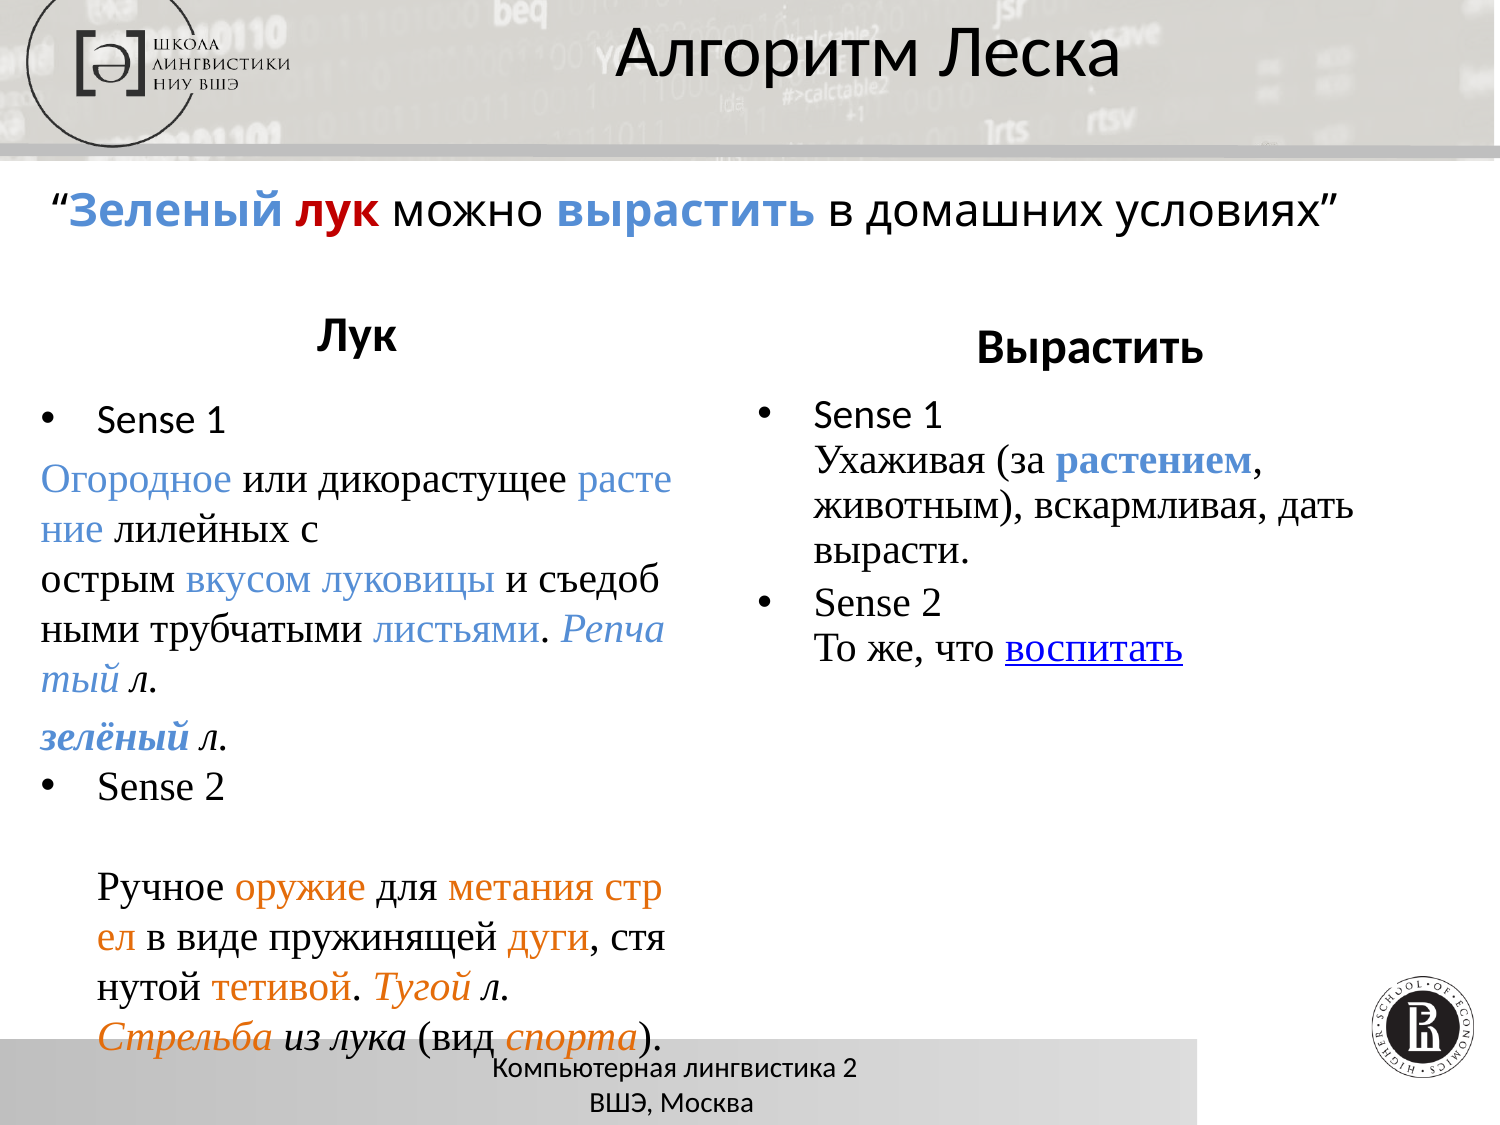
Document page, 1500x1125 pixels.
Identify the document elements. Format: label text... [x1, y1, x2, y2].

picture [22, 0, 290, 151]
list Sense 1 Ухаживая (за растением, животным), вскармливая, дать вырасти. Sense 2 То же, что воспитать [742, 384, 1433, 990]
list Sense 1 Огородное или дикорастущее растение лилейных с острым вкусом луковицы и съедобными трубчатыми листьями. Репчатый л. зелёный л. Sense 2 Ручное оружие для метания стрел в виде пружинящей дуги, стянутой тетивой. Тугой л. Стрельба из лука (вид спорта). [25, 384, 689, 1001]
text_box 44 [1333, 940, 1434, 1026]
list Лук [25, 264, 689, 370]
picture [1371, 976, 1474, 1080]
list Вырастить [743, 275, 1438, 381]
title Алгоритм Леска [287, 0, 1451, 100]
text_box “Зеленый лук можно вырастить в домашних условиях” [37, 171, 1450, 243]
____________________
* What the exercise asks *
Return the listing above word for word. Keep the images out.

* Solution *
Document page, 1500x1125 pixels.
Identify the document elements. Format: label text... [x1, y1, x2, y2].

picture [22, 0, 290, 151]
list Sense 1 Ухаживая (за растением, животным), вскармливая, дать вырасти. Sense 2 То же, что воспитать [742, 384, 1433, 990]
list Sense 1 Огородное или дикорастущее растение лилейных с острым вкусом луковицы и съедобными трубчатыми листьями. Репчатый л. зелёный л. Sense 2 Ручное оружие для метания стрел в виде пружинящей дуги, стянутой тетивой. Тугой л. Стрельба из лука (вид спорта). [25, 384, 689, 1001]
text_box 44 [1333, 940, 1434, 1026]
list Лук [25, 264, 689, 370]
picture [1371, 976, 1474, 1080]
list Вырастить [743, 275, 1438, 381]
title Алгоритм Леска [287, 0, 1451, 100]
text_box “Зеленый лук можно вырастить в домашних условиях” [37, 171, 1450, 243]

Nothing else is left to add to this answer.